Na sua segunda edição com foco na América Latina e no primeiro ano de sua mostra competitiva, de nome Território, a CineBH 2023 enfatiza em sua temática essa questão da geografia, da política, da história, da cultura e do cinema. Territórios da Latinidadenão diz respeito somente aos filmes da Mostra competitiva Território. Refere-se também às estratégias de disputas por posse de terra e construção de territórios simbólicos e identitários no percurso histórico do cinema latino-americano e da América Latina, com as violências, perseguições e opressões perpetradas e sofridas pelos cidadãos, tendo os poderes financeiros e os Estados como algozes sociais e dos personagens individualizados. 

Se alguns anos ou décadas atrás a dramaturgia dos territórios da latinidade estava banhada em sangue e lágrimas, em anos mais recentes o sofrimento e mal-estar subjetivo passaram a conviver com as violências mais evidentes. O que era agressão aos corpos, imposta pelos acontecimentos externos ao corpo, se torna também ferida interna e emocional, trauma frequente, com a introspecção de perdas e ameaças. Em alguns casos, deslocar é a saída. Em outros, resistir e ficar, não como solução, mas como princípio. Territórios da Latinidadesão constituídos de muitas possibilidades e também de muitas baixas e quedas. Há uma predisposição perfeitamente compreensível de associar os territórios da América Latina a uma noção de derrota, vingança e superação, não sem perdas. Territórios de dores e feridas, para sermos sintéticos. Latinidade de cicatrizes.

## Material de estudo

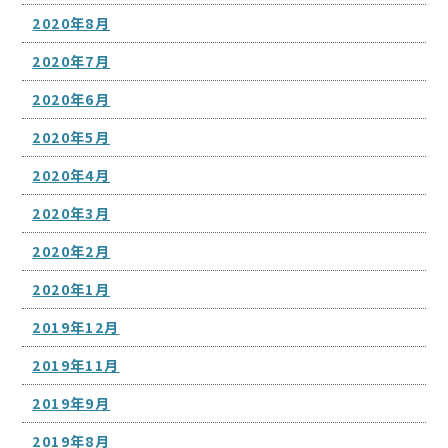
2020年8月
2020年7月
2020年6月
2020年5月
2020年4月
2020年3月
2020年2月
2020年1月
2019年12月
2019年11月
2019年9月
2019年8月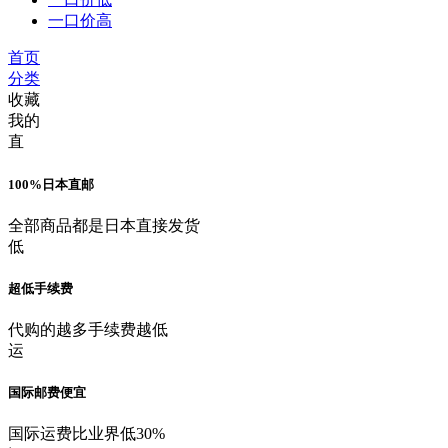
一口价高
首页
分类
收藏
我的
直
100%日本直邮
全部商品都是日本直接发货
低
超低手续费
代购的越多手续费越低
运
国际邮费便宜
国际运费比业界低30%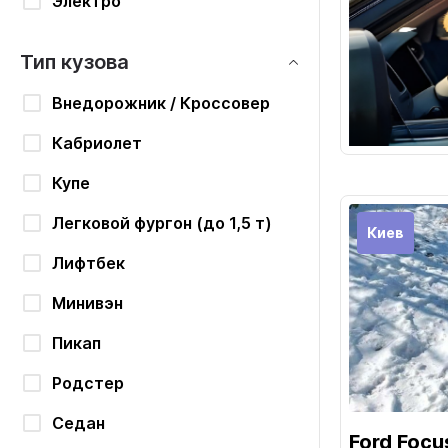
Электро
Тип кузова
Внедорожник / Кроссовер
Кабриолет
Купе
Легковой фургон (до 1,5 т)
Киев
Лифтбек
Минивэн
Пикап
Родстер
Седан
Ford Focu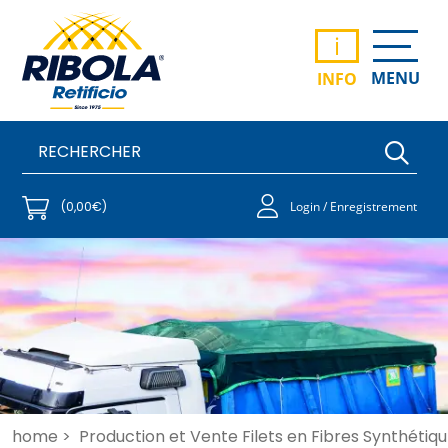
i
MENU
INFO
(0,00€)
Login / Enregistrement
home >
Production et Vente Filets en Fibres Synthétiqu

## Tarefa 1
Edite o texto sobre a CineBH 2023 de "Na sua segunda" a "dos personagens individualizados.", trocando "cinema" por "audiovisual".
## Tarefa 2
Segundo o texto sobre a CineBH 2023, que nome tem a mostra competitiva do festival?
## Tarefa 3
Dê continuidade ao texto sobre a CineBH 2023 a partir do ponto em que ele termina.
O material é independente do texto sobre a CineBH 2023.

## Resposta 1
Na sua segunda edição com foco na América Latina e no primeiro ano de sua mostra competitiva, de nome Território, a CineBH 2023 enfatiza em sua temática essa questão da geografia, da política, da história, da cultura e do audiovisual. Territórios da Latinidadenão diz respeito somente aos filmes da Mostra competitiva Território. Refere-se também às estratégias de disputas por posse de terra e construção de territórios simbólicos e identitários no percurso histórico do audiovisual latino-americano e da América Latina, com as violências, perseguições e opressões perpetradas e sofridas pelos cidadãos, tendo os poderes financeiros e os Estados como algozes sociais e dos personagens individualizados.

## Resposta 2
Território.

## Resposta 3
Em muitos filmes programados para a CineBH, brasileiros e de outros países da América Latina, existe uma relação direta entre os territórios e os personagens. Com recorte histórico ou abordagem mítica, expondo a condição de uma única pessoa ou de um grupo, essa relação entre personagens e territórios é constante. Não se trata de um cinema que está vinculado somente à terra ou às paisagens, embora a terra seja uma grande questão dos filmes e das sociedades latino-americanas, mas também de um cinema vinculado ao modo de habitação e de apropriação dessa terra. Se essa territorialidade cinematográfica nos afirma pelos revezes, se tornando chamariz para os olhares e avaliações de festivais e da crítica da Europa, cabe também questionar se essa latinidade do sofrimento não é transformada em espetáculo da dor, mantendo-nos em um lugar onde nos querem deixar. É uma interrogação.

Os filmes programados para a CineBH, principalmente para a competitiva Território, nos colocam essa dúvida e nos estimulam a enfrentá-la. Porque mesmo aqueles filmes mais aproximados dessa noção de espetáculo da dor, de comércio do sofrimento, aparentam estar com um ou dois pés fora dessa exploração das precariedades sociais e existenciais, embora não deixem de abordá-las por serem elas uma presença forte e constante entre nós. Não se trata assim de estimular interdições a temas e situações, mas sim de estar alerta sobre as formas de construir esses territórios de cinema. A CineBH em 2023 é rica em estímulos para essa reflexão.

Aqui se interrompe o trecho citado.